課題:生分解性繊維の高強度化に向けた配合・プロセス条件検討
近年、プラスチック廃棄物が、環境破壊、地球温暖化、化石資源の枯渇など、生態系、地球環境への大きな負荷を与える原因となっている。この問題の解決手段の一つとして生分解性プラスチックの開発が挙げられ、植物由来の原料を炭素源とする微生物産生ポリエステル(PHA)系樹脂の開発が世界的に進んでいる。その中でも実用性の高いPHA系樹脂の一つとして、ポリ[(R)−3−ヒドロキシブチレート](P(3HB))が挙げられる。
一方で実用化に向けての課題がいくつかあり、P(3HB)系樹脂は結晶化速度が遅いため、固化に時間を要し生産性が悪くなる。また、ガラス転移温度が4℃と室温より低いため、室温保存中に二次結晶化が進行し、もろい材料となる欠点がある。
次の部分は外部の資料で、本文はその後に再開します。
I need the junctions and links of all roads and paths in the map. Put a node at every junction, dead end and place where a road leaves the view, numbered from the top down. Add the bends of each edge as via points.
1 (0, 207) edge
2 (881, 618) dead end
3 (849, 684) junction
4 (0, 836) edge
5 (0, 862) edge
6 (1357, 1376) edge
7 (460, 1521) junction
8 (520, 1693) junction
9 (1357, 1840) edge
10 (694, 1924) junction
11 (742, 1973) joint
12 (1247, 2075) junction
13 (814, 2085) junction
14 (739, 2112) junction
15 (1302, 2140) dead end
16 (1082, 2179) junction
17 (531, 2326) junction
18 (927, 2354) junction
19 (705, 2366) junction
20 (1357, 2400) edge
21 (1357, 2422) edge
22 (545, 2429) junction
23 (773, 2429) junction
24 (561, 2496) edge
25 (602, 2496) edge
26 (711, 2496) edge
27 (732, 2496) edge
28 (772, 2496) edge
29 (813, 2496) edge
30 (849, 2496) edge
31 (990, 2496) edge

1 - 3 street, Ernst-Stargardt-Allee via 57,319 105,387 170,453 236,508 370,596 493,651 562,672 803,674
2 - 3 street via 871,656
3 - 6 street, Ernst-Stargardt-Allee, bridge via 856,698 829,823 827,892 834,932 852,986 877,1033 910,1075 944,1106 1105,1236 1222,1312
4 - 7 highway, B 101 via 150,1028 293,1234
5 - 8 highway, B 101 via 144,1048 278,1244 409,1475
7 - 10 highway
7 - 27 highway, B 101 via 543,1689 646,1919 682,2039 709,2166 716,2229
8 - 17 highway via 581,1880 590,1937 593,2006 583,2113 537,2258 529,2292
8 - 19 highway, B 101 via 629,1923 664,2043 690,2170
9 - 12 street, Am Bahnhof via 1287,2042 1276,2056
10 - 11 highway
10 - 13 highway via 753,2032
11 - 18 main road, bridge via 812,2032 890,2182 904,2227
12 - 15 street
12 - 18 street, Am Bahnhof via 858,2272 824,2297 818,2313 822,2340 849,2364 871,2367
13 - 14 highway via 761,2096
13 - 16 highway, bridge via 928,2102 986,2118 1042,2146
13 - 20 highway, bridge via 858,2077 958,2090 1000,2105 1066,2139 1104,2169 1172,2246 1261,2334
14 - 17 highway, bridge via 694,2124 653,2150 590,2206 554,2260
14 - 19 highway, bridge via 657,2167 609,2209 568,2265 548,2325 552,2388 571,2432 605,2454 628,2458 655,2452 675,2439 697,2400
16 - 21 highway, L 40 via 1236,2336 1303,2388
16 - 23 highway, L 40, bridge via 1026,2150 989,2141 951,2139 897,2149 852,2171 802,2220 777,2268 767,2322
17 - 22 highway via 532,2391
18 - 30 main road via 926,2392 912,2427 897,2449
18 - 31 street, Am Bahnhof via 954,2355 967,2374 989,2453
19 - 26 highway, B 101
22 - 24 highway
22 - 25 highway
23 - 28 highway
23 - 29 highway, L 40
特に溶融紡糸法により繊維を製造する場合には、繊維同士の膠着やロールへの貼り付きが発生することで安定した繊維の製造が難しく、得られた繊維の品質も低くなる。
この結晶化速度の遅さによる課題の解決手段としては、高速での引き取り速度による紡糸が実現できれば、生産性や繊維の物性共に非常に優れることが文献・特許などによりわかっているが、改善手段の詳細については明らかになっていない。
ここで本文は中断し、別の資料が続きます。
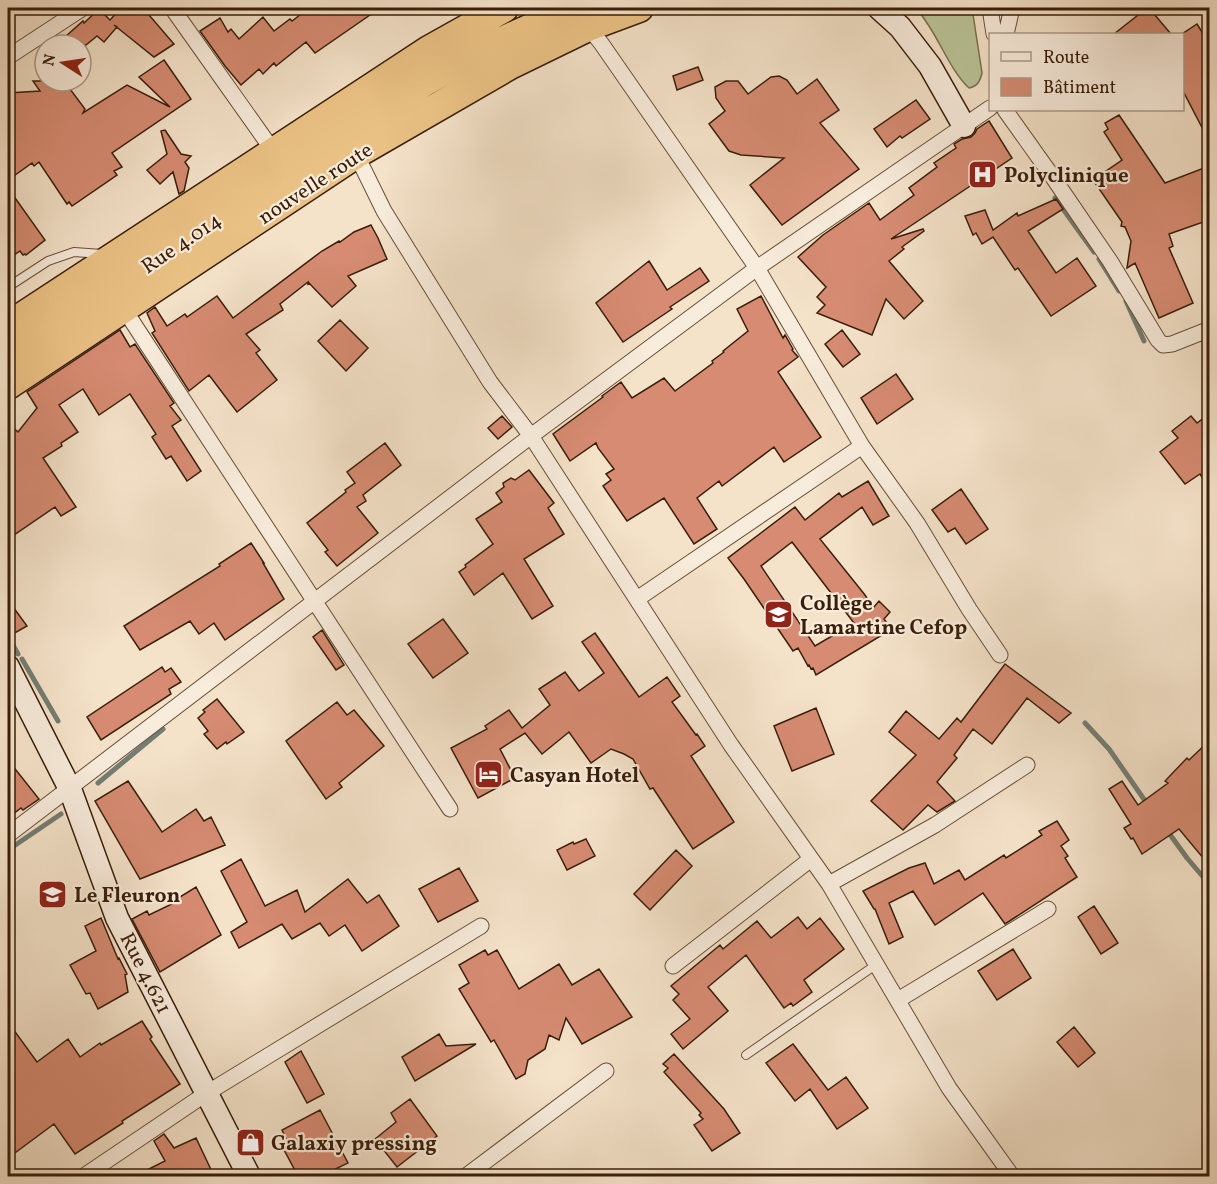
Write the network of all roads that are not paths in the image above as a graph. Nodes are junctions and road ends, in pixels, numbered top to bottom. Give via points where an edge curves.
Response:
1 (83, 8) edge
2 (172, 8) edge
3 (504, 8) edge
4 (639, 8) edge
5 (879, 8) edge
6 (990, 8) edge
7 (1012, 8) edge
8 (582, 17) edge
9 (994, 33) edge
10 (1006, 33) edge
11 (8, 57) edge
12 (989, 109) edge
13 (1006, 111) edge
14 (964, 126) junction
15 (274, 152) junction
16 (356, 154) junction
17 (116, 255) junction
18 (757, 268) junction
19 (8, 287) edge
20 (124, 309) junction
21 (8, 326) edge
22 (1209, 329) edge
23 (8, 357) edge
24 (8, 385) edge
25 (531, 436) junction
26 (862, 446) junction
27 (637, 599) junction
28 (313, 601) junction
29 (1000, 655) dead end
30 (8, 667) edge
31 (1027, 765) dead end
32 (70, 789) junction
33 (450, 809) dead end
34 (8, 835) edge
35 (811, 859) junction
36 (829, 884) junction
37 (1048, 909) dead end
38 (482, 926) dead end
39 (877, 964) junction
40 (674, 966) dead end
41 (898, 1000) junction
42 (746, 1055) dead end
43 (606, 1071) dead end
44 (207, 1093) junction
45 (84, 1176) edge
46 (249, 1176) edge
47 (466, 1176) edge
48 (1012, 1176) edge

1 - 11 street
2 - 15 street
3 - 15 highway via 429,50
4 - 8 highway, nouvelle route
5 - 14 street via 900,27 930,66
6 - 9 street
7 - 10 street
8 - 16 highway, nouvelle route via 510,65
8 - 18 street
8 - 23 highway, Rue 4.014 via 478,52 426,81
12 - 14 street
13 - 22 street via 1110,261 1158,340 1163,345 1172,344
14 - 18 street
15 - 17 highway
16 - 20 highway, nouvelle route
16 - 25 street via 384,211 490,382
17 - 19 lane via 74,252 48,261
17 - 21 highway
18 - 25 street
18 - 26 street
20 - 24 highway, nouvelle route
20 - 28 street
25 - 27 street
25 - 28 street
26 - 27 street
26 - 29 street via 917,523
27 - 35 street via 731,745
28 - 32 street
28 - 33 street
30 - 32 street, Rue 4.621
31 - 36 street via 935,825
32 - 34 street
32 - 44 street, Rue 4.621 via 117,918
35 - 36 street
35 - 40 street
36 - 39 street
37 - 41 street
38 - 44 street
39 - 41 street
39 - 42 lane
41 - 48 street via 949,1088
43 - 47 street
44 - 45 street
44 - 46 street, Rue 4.621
解決策:ベイズ最適化による解析・実験と重要特徴量による要因分析
本テーマでは、「ベイズ最適化の候補点から選択」のアプローチを活用することで、P(3HB)系樹脂樹脂紡糸性および生産性を向上させ引張強度を高める配合・紡糸の引取り速度条件の最適化を実施した。目的変数である製造工程のサクション性の向上と引張強度の最大化を目標として解析・実験のサイクルを合計3回実施した。(データ合計点数は初期17点、最終35点)
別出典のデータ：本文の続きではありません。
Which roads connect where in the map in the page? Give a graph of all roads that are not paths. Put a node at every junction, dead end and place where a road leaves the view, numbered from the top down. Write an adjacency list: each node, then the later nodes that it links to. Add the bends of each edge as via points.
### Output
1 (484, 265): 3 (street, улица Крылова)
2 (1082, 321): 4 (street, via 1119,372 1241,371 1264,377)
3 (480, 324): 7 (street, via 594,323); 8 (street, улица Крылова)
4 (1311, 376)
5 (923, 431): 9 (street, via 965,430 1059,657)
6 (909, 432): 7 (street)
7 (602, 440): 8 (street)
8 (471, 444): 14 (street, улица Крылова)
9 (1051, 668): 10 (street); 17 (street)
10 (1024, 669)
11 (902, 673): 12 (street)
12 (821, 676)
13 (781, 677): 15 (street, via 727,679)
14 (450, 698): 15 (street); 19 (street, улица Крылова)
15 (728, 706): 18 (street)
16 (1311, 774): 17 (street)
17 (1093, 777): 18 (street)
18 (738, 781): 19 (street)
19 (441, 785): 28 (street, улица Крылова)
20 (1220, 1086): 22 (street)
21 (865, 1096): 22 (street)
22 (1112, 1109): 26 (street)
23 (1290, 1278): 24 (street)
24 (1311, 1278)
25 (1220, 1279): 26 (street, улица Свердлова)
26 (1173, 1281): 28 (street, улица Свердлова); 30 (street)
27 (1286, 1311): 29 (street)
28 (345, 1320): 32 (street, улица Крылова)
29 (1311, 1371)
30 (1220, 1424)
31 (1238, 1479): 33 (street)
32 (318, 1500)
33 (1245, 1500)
説明変数は、P(3HB)系樹脂2種、結晶核剤3種、滑剤3種と紡糸の引き取り速度とし、原料数制約機能を使ってP(3HB)系樹脂、結晶核剤、滑剤の各主剤・副剤の中で1種類以上選ぶ設定とした。その他に、制約条件として、P(3HB)系樹脂の配合量を合計100 wt%とし、結晶核剤と滑剤については効果が得られる上限量を考慮して結晶核剤はP(3HB)系樹脂の12 wt%以下、滑剤が10 wt%以下となるように設定した。
また「モデル選択と探索範囲分析による実験点選択」のアプローチを条件最適化と同時に実施し、「重要特徴量」の結果を元に各目的変数に影響しうる変数の考察を実施した。
結果:ベスト値の更新と目標達成の配合条件の獲得、要因分析による因子間関係性の可視化
「ベイズ最適化の候補点から選択」のアプローチで合計35点までデータ追加したところ、引張強度の最高値を更新し、かつサクション性もクリアできる配合・紡糸の引取り速度条件を獲得した。
また、「モデル選択と探索範囲分析による実験点選択」のアプローチでは、GP-standardのモデル精度が高く、得られた重要特徴量は従来の知見(サクション性については結晶化核剤Aと滑剤の影響が大きく、引張強度では滑剤Aの影響を受ける)と概ね一致する結果となった。加えて、従来の知見にはなかった滑剤Bについても、今回得られた重要特徴量では滑剤Aと同程度、引張強度に対する重要度が高く、さらに「ベイズ最適化の候補点から選択」により得られた実験候補点でも、滑剤AとBが同量に近い条件の場合は、引張強度が高い傾向が確認された。新規の知見獲得とともに、因子間の関係性を可視化することも可能となった。